VORLIEGENDER AUSZUG:
▬▬▬▬▬▬

@allIch habe in letzter Zeit nicht viel Zeit, aber nachdem man mich hier angesprochen hat, werde ich mich nochmal kurz äußern.
1. Ich halte das Urteil für äußerst schlecht geschrieben: konkrete schlechte Formulierungen; einzelne Passagen, die nicht nachvollziehbar sind; völlig unbewiesene rein spekulative Behauptungen, die teilweise nichtmal etwas zur Urteilsbegründung beitragen; einzelne Schlussfolgerungen, die so nicht getroffen werden können; seitenweise Redundanzen; dafür fehlen dann an anderer Stelle Ausführungen oder sind ungenau.
Das bedeutet aber nicht, dass das Urteil im Ergebnis falsch liegt. Das bedeutet auch nicht, dass jede im Urteil getroffene Behauptung und/oder Bweisführung unhaltbar wäre.

▬▬▬▬▬▬

DEINE AUFGABEN:
• a. Übersetze den Satz „Das bedeutet aber nicht, dass das Urteil im Ergebnis falsch liegt.“ aus dem Auszug ins Englische.
• b. Wie wird im Auszug die Abfassung des Urteils bewertet?
• c. Gib aus dem Auszug die Stelle von „1. Ich halte“ bis „oder sind ungenau.“ wortgetreu wieder.
Das Material wird hier nicht gebraucht.

DATENTEIL:
▬▬▬▬▬▬

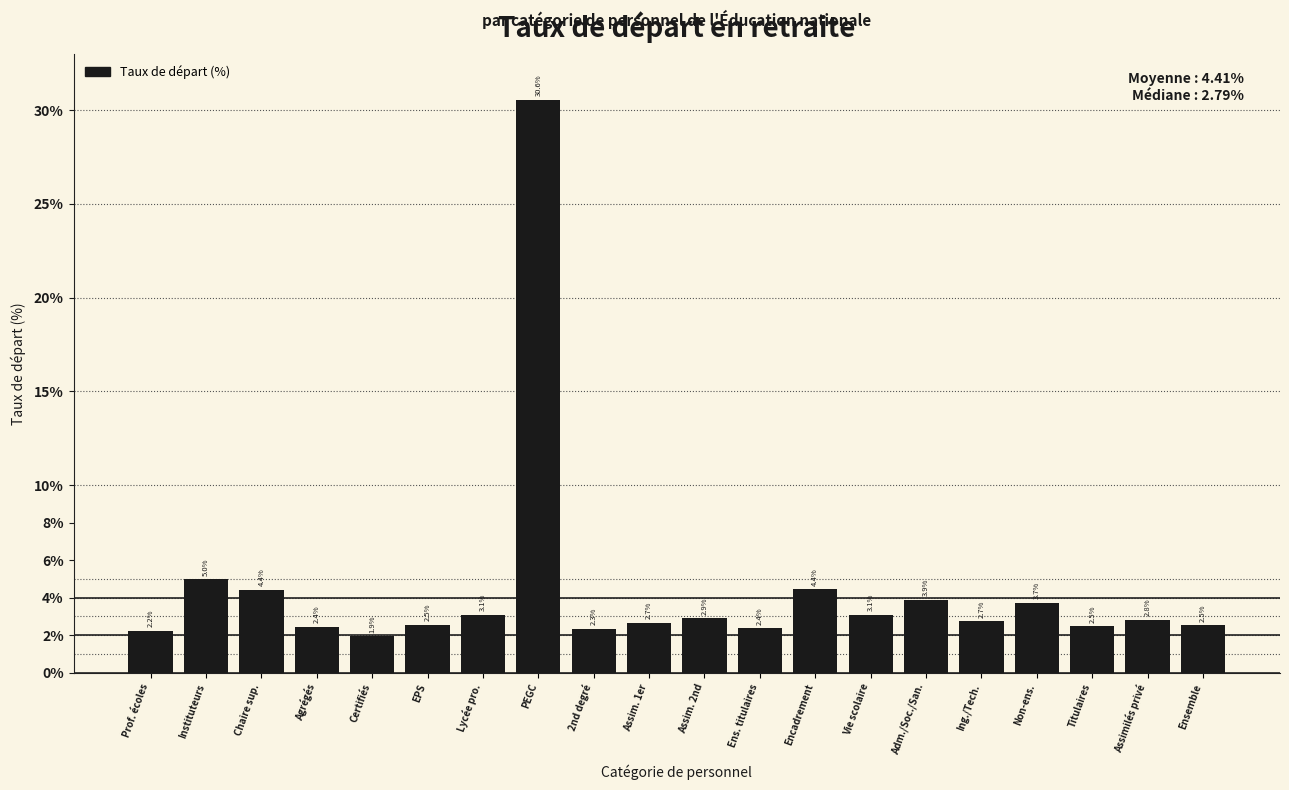

Reading right to left, extract all data points from this chart.

2.5	2.8	2.5	3.7	2.7	3.9	3.1	4.4	2.4	2.9	2.7	2.3	30.6	3.1	2.5	1.9	2.4	4.4	5.0	2.2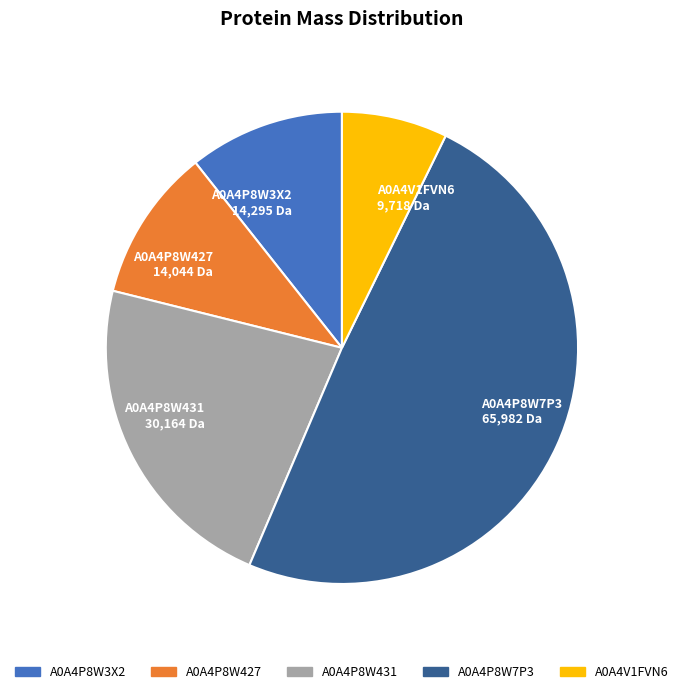

Is it true that A0A4P8W431 is 22% of the pie?

True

▬▬▬▬▬▬

LÖSUNGEN:
• a. However, this does not mean that the ruling is wrong in its outcome.

• b. Das Urteil sei äußerst schlecht geschrieben.

• c.
1. Ich halte das Urteil für äußerst schlecht geschrieben: konkrete schlechte Formulierungen; einzelne Passagen, die nicht nachvollziehbar sind; völlig unbewiesene rein spekulative Behauptungen, die teilweise nichtmal etwas zur Urteilsbegründung beitragen; einzelne Schlussfolgerungen, die so nicht getroffen werden können; seitenweise Redundanzen; dafür fehlen dann an anderer Stelle Ausführungen oder sind ungenau.